### TASK
Continue the walkthrough of the Late machine from its last sentence.
++++ DOCUMENT EXTRACT
Late

Enumeration

initial nmap scan

# Nmap 7.91 scan initiated Sat Apr 23 22:30:10 2022 as: nmap -sC -sV -p- -v -oN full_tcp.nmap 10.129.164.95
Nmap scan report for 10.129.164.95
Host is up (0.047s latency).
Not shown: 65533 closed ports
PORT   STATE SERVICE VERSION
22/tcp open  ssh     OpenSSH 7.6p1 Ubuntu 4ubuntu0.6 (Ubuntu Linux; protocol 2.0)
| ssh-hostkey: 
|   2048 02:5e:29:0e:a3:af:4e:72:9d:a4:fe:0d:cb:5d:83:07 (RSA)
|   256 41:e1:fe:03:a5:c7:97:c4:d5:16:77:f3:41:0c:e9:fb (ECDSA)
|_  256 28:39:46:98:17:1e:46:1a:1e:a1:ab:3b:9a:57:70:48 (ED25519)
80/tcp open  http    nginx 1.14.0 (Ubuntu)
|_http-favicon: Unknown favicon MD5: 1575FDF0E164C3DB0739CF05D9315BDF
| http-methods: 
|_  Supported Methods: GET HEAD
|_http-server-header: nginx/1.14.0 (Ubuntu)
|_http-title: Late - Best online image tools
Service Info: OS: Linux; CPE: cpe:/o:linux:linux_kernel

Read data files from: /usr/bin/../share/nmap
Service detection performed. Please report any incorrect results at https://nmap.org/submit/ .
# Nmap done at Sat Apr 23 22:31:40 2022 -- 1 IP address (1 host up) scanned in 89.82 seconds

Homepage of web app running on port 80.

Link to images.late.htb so added that to /etc/hosts and navigating to it in browser and voila! another valid vhost/subdomain

Flow: Upload image -> Creates .txt file with text that was in image

After some google fu I came across this article which seems to be doing more or less the same things and utilizing the same technologies that the web app is utilizing. (Flask + OCR + pytesseract) https://medium.com/@amanzishan.az/building-a-flask-web-application-to-extract-text-from-images-3f761f4880d9 shows that the text is templated in Flask. Spidey senses tingle with SSTI. So lets try to create an SSTI payload in an image? Let’s try.
++++++++
++++ SOURCE INFORMATION
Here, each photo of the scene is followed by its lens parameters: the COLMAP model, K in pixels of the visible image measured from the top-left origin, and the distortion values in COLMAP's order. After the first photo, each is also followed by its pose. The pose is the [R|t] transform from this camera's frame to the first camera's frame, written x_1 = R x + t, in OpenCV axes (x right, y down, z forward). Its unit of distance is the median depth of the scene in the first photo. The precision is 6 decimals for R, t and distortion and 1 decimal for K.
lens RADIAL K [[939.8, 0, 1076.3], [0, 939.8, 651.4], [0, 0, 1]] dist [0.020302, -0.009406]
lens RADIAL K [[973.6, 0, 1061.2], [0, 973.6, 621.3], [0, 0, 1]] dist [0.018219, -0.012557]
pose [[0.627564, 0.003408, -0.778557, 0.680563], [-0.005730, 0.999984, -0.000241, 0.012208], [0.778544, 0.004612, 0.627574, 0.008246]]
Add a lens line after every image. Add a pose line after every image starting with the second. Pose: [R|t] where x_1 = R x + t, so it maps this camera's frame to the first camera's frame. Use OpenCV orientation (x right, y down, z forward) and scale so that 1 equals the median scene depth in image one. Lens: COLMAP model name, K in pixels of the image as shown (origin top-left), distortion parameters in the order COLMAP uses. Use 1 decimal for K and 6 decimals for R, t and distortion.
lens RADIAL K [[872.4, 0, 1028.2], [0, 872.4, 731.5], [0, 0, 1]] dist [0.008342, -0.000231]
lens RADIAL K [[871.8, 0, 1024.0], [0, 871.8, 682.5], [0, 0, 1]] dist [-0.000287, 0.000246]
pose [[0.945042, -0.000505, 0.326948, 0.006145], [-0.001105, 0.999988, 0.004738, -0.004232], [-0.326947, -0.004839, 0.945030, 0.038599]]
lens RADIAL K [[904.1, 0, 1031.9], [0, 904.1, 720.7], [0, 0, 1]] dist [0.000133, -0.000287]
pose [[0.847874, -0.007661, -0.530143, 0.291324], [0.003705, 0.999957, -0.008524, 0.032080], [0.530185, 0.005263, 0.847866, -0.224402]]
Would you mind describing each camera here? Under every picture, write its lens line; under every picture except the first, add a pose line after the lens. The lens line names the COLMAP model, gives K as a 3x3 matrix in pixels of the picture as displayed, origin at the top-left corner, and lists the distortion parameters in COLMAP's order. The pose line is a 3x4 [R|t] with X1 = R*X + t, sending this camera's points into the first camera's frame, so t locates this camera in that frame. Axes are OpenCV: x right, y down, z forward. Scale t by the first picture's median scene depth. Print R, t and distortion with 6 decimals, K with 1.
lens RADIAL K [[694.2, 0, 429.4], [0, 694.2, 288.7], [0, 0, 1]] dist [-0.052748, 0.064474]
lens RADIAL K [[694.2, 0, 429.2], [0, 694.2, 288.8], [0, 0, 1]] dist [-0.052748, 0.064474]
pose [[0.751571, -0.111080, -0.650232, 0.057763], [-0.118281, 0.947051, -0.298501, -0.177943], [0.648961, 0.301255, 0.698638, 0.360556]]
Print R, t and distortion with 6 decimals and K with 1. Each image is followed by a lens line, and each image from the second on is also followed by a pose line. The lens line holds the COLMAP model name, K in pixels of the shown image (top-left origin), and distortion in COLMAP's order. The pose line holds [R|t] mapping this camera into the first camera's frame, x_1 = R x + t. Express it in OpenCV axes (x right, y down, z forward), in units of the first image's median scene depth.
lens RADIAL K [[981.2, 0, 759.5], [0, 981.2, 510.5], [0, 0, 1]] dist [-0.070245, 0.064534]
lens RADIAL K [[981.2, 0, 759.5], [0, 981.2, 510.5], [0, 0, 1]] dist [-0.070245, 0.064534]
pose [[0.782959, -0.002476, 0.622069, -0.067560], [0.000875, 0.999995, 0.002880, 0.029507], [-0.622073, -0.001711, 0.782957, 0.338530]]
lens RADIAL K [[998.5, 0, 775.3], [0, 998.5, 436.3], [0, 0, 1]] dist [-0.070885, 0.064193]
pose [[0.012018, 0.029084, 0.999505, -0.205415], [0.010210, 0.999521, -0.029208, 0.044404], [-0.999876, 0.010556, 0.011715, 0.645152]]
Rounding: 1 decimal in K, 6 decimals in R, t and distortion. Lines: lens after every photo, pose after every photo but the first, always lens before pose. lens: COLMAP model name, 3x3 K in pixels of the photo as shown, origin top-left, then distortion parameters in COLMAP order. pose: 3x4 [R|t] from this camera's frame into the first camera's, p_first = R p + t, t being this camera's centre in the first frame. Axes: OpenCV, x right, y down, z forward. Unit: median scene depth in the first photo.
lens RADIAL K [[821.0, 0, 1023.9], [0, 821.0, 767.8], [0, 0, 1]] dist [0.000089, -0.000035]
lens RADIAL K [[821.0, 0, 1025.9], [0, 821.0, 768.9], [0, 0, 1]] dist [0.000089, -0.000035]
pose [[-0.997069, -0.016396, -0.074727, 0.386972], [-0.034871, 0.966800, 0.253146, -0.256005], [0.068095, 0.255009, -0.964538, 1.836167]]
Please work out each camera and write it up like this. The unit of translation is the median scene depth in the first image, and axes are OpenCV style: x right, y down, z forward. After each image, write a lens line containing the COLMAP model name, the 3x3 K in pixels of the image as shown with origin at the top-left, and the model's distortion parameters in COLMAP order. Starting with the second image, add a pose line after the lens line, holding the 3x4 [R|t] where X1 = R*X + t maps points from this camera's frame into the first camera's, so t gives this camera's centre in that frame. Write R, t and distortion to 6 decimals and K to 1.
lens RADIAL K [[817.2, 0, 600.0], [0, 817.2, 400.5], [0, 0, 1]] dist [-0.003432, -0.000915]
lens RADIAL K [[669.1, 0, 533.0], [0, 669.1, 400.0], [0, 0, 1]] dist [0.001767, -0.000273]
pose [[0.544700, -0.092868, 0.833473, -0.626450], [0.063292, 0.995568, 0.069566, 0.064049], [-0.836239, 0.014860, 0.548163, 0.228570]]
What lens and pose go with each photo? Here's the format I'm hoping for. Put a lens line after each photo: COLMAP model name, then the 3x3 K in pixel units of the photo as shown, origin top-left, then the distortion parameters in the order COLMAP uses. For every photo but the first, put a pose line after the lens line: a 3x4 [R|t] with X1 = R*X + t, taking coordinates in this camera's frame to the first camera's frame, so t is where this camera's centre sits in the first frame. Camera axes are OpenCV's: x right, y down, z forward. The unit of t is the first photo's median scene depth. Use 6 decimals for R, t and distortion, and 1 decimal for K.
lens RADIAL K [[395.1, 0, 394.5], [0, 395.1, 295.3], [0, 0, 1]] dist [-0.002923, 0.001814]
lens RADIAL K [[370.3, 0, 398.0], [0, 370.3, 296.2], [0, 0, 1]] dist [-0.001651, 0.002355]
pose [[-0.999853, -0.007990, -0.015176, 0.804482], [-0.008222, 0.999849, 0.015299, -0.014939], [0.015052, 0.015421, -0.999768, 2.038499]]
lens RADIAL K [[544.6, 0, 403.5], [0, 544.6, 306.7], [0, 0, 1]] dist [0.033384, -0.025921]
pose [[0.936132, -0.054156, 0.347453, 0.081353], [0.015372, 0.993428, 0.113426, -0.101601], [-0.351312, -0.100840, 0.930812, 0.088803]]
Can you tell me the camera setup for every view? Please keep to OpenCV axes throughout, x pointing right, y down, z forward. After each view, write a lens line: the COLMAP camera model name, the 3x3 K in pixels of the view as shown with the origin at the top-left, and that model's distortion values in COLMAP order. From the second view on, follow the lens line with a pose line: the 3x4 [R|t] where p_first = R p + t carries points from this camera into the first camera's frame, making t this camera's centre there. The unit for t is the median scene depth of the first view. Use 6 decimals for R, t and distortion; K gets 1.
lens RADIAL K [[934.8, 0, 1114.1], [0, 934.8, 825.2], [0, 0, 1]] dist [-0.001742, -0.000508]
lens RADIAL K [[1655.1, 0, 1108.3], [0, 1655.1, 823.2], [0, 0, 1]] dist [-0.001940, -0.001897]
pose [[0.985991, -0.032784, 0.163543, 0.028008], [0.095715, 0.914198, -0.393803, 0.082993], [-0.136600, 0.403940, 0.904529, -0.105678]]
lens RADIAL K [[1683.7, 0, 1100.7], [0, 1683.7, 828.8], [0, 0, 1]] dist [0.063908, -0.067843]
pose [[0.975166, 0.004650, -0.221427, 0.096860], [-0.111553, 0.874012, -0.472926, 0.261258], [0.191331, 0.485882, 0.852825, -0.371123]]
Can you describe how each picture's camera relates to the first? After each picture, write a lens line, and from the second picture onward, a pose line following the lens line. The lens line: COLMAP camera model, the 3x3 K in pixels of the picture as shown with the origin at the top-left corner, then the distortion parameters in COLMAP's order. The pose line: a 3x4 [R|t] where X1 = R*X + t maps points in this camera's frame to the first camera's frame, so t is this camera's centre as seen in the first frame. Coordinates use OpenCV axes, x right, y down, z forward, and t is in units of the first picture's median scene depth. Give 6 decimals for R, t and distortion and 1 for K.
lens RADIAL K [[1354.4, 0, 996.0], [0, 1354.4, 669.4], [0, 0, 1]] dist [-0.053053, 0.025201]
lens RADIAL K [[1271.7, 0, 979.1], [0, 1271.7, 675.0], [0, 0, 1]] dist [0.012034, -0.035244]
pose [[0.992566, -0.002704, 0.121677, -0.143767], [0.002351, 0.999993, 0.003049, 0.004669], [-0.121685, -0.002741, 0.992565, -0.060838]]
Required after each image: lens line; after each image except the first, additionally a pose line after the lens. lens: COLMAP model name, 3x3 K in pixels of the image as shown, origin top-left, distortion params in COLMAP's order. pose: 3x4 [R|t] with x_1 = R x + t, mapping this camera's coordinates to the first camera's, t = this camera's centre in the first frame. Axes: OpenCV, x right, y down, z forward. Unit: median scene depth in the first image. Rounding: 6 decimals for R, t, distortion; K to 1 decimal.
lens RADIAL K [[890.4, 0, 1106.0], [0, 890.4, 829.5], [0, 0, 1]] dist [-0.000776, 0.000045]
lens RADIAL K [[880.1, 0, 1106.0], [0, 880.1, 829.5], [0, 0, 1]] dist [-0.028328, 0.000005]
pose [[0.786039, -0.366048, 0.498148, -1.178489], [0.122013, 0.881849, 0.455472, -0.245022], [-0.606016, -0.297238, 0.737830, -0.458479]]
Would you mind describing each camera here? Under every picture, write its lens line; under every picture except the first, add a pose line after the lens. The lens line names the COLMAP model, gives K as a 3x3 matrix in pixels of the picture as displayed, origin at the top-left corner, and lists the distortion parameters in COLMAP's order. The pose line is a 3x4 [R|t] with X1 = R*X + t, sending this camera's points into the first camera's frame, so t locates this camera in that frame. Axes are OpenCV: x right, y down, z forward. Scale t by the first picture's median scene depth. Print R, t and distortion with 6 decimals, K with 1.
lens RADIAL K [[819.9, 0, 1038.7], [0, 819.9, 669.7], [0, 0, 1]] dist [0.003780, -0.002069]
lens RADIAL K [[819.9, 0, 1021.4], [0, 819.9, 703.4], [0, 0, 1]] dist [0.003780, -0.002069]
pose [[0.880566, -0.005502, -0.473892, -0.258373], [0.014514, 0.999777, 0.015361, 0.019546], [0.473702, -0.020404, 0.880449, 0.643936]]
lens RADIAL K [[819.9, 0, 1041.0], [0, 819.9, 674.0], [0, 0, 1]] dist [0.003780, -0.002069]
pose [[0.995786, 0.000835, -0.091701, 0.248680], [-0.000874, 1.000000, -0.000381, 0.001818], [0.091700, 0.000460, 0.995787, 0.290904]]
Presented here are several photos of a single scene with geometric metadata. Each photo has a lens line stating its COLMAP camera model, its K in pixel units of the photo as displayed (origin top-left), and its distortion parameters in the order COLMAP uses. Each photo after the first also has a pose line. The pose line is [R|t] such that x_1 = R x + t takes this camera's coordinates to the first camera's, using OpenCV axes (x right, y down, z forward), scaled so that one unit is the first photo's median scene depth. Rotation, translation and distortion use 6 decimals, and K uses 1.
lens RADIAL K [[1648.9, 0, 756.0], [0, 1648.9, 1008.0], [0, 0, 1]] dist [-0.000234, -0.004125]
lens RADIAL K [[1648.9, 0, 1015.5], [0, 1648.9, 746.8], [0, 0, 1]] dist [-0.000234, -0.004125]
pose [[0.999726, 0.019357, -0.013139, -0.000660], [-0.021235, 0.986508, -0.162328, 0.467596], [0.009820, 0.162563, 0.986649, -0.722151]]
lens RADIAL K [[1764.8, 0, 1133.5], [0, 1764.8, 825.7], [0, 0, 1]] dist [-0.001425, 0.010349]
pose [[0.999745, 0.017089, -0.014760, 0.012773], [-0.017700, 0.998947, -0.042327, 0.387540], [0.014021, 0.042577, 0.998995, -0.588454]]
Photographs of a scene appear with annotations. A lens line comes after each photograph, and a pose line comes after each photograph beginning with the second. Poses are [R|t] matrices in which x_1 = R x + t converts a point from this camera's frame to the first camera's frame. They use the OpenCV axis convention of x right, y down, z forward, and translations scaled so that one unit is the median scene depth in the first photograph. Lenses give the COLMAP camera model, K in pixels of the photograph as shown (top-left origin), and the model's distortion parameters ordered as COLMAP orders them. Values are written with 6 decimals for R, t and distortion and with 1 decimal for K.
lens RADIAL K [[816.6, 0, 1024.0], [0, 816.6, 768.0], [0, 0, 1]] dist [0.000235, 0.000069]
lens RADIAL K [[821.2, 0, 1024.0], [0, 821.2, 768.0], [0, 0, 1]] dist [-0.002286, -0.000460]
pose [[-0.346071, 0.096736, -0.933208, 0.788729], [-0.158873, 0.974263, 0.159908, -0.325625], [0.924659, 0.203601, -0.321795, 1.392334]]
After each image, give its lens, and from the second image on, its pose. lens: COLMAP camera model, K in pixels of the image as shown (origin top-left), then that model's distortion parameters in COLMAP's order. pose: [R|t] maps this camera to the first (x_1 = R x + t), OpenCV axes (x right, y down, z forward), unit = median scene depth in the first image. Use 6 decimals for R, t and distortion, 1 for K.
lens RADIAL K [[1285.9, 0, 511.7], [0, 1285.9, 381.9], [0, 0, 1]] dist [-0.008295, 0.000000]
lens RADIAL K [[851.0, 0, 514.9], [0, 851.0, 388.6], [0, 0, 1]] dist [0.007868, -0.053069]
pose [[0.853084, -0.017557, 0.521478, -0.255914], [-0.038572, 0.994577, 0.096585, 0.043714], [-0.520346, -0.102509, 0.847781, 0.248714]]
++++++++
### RESPONSE BELOW
Upload this picture ..

And we have SSTI!

The application sends back a txt file with the results

After some noodling I finally got OS shell commands to work. The payload is from https://github.com/swisskyrepo/PayloadsAllTheThings/tree/master/Server%20Side%20Template%20Injection#jinja2 it is context-free which was necessary since dumping all the used classes with the standard SSTI payload was not working.

Now lets try to get a reverse shell

Voila! RCE thru an image to an optical character recognition system. Who woulda thunk it.

Privilege Escalation

Grab dat ssh private key

linpeas showed a weird shell script at /usr/local/sbin

reading through the shell script the idea seems to be that it alerts when someone ssh’s into the machine (hence the name).

Let use pspy to monitor if it is being run (ssh-alert.sh).

The script is writable by svc_acc so theoretically adding chmod u+s /bin/bash to the end of the script and then ssh’ing in, you should see that the suid bit is set on /bin/bash.

So then just run /bin/bash -p (-p to keep permissions) and voila! root.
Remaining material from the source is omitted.